NBA.com seems well-versed in his theories with extremely little or no text at all in the introductory top part of the website.
Use of video:
‘In CD-ROM-based multimedia applications, video can be shown through masks of any shape and not just in rectangular windows. A video sequence can thus be smoothly integrated into a scene, making it look as though parts of the screen “come alive”. (Wysocki 2004, pg 136).
With the feature photo-news slider in the meat of the site, also comes links to game video. It can either be embedded or linked in the photos, or it will be directly underneath in the dedicated and heavy-contented video segment. There are five tabs to organise the content, in which three of the latest or featured videos are displayed. Once you click a video link, the website will then navigate to the ‘video’ segment of the site.
At the top two bars at the very top of the site have two lines of links. The first line is of links to children sites which are still ultimately made from the same corporation that creates NBA.com but just of different leagues. The first link of these is one for its own site, effectively making it a home page link and a prescriber to what the following links will entail.

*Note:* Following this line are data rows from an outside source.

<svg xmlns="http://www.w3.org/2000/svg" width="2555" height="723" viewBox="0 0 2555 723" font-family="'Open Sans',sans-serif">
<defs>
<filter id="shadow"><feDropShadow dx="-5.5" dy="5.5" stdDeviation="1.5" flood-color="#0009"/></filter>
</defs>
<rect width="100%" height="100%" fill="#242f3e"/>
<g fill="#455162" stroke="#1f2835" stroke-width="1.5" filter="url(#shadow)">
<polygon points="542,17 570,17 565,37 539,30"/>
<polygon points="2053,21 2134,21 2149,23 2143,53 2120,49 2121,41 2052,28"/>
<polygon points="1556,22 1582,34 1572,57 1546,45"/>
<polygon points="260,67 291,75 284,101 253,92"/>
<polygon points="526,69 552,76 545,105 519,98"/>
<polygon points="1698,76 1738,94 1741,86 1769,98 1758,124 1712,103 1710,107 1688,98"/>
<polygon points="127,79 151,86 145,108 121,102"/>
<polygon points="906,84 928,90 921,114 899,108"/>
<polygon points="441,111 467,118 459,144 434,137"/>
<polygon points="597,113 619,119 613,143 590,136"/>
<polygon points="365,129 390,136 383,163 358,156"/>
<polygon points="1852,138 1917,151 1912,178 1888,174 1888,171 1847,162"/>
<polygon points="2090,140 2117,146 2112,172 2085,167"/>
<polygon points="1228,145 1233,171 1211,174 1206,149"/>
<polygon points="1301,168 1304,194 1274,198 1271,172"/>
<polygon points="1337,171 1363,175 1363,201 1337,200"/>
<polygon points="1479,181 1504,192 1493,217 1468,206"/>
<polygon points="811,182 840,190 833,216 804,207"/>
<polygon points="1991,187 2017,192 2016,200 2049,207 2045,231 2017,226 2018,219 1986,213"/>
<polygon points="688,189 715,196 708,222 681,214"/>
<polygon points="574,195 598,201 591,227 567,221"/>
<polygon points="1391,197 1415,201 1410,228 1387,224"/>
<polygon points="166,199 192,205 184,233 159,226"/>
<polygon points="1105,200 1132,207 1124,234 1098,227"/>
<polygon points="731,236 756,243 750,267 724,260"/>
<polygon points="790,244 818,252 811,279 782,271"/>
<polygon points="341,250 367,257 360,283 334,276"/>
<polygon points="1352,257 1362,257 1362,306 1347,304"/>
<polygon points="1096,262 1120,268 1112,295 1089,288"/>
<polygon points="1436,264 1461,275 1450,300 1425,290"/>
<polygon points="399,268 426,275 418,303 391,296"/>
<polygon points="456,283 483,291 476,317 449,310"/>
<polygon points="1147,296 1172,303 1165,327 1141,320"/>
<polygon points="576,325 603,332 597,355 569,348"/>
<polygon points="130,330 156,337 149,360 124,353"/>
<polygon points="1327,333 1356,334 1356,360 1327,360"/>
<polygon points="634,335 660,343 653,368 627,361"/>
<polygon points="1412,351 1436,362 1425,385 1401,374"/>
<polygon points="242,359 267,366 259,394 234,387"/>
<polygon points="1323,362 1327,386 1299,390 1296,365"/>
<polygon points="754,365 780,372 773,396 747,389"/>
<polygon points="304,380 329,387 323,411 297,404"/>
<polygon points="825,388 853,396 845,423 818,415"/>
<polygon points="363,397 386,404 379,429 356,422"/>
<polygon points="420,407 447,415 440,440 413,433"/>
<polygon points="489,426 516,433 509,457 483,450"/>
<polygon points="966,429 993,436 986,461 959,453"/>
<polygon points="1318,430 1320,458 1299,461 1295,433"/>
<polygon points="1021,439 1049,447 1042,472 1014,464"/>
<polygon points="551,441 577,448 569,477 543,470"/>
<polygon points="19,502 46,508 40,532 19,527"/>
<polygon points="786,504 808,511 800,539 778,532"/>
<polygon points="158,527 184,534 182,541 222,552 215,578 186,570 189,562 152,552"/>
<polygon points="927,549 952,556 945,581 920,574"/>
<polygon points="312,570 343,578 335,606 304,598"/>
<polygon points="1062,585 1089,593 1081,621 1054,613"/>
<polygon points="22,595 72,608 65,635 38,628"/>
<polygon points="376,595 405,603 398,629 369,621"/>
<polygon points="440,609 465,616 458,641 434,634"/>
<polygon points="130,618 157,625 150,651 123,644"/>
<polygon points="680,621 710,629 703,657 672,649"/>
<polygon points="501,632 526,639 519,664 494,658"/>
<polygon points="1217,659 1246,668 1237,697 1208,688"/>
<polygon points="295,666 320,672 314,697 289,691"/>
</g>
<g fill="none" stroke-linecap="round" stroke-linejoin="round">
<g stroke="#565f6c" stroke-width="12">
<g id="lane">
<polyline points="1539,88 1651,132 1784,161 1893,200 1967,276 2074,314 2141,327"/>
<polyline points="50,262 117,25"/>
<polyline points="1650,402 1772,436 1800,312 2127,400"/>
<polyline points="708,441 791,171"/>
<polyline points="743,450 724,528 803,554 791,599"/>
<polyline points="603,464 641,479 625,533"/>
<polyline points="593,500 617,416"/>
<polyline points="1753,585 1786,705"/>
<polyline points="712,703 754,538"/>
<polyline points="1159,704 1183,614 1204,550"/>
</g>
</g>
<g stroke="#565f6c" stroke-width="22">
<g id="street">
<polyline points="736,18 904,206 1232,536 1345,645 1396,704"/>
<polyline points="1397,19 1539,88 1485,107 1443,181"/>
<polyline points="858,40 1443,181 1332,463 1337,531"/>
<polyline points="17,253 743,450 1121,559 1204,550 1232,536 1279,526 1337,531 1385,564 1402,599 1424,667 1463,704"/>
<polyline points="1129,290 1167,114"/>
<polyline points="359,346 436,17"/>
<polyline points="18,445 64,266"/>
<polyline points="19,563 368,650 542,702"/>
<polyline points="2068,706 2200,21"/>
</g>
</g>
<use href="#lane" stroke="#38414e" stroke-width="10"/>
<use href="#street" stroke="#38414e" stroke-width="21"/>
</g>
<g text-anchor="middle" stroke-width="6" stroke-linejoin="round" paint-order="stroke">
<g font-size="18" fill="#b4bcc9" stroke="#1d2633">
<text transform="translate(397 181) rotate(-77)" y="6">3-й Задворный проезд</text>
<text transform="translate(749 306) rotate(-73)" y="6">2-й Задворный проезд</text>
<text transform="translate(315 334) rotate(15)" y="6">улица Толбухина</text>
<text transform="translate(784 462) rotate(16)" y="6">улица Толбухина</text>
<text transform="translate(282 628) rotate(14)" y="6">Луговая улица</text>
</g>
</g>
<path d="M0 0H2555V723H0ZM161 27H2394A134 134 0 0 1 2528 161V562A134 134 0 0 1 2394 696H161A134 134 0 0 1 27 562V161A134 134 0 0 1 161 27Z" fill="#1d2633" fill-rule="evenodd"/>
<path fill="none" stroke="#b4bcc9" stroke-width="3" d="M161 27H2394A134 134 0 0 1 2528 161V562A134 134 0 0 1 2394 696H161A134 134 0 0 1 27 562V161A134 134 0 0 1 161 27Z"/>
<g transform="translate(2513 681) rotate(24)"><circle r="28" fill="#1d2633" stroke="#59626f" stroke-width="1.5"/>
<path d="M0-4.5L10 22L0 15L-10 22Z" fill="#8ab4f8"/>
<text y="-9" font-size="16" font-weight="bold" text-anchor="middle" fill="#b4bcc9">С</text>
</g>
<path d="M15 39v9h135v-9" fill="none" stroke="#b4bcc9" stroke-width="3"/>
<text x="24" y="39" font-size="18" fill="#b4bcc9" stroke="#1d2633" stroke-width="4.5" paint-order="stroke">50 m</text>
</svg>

The second line in the red segment is direct links to the vast content stored on NBA.com with information on all teams, every player, scores, standings, video etc with drop-down boxes of even further links to help you with where you want to go. It then carries into blue on the same bar with links to links not directly related to primary function of the site. It use used the change in colour to highlight that. And as said by Wysocki: ‘Because (visual) transitions establish visual relationships between different screens, they become important choices for composers-and analysers- to consider.
Overall effects:
All the content is extremely comprehensive, and is an indication of the websites intent of being the master advocate for the coverage and promotion of the National Basketball Association. The layout is designed in a supreme fashion, and because of the specific market, they have the deep pockets to do so, and are subsequently on the forefront of cutting-edge web design. It is a bar that is constantly being set.
Reference list:
Nielson, J. (2007), Writing for the web: Research on how users read on the web and how authors should write their web pages. Retrieved 05 November, 2009 from: http://www.useit.com/papers/webwriting/
Wysocki, A. F. (2004). The multiple media of texts: How onscreen and paper texts incorporate words, images and other media. In C. Bazerman and P. Prior, (Eds.) What writing does and how it does it: An introduction to analyzing texts and textual practices, pp. 123–163, Mahwah, NJ, Lawrence Erlbaum.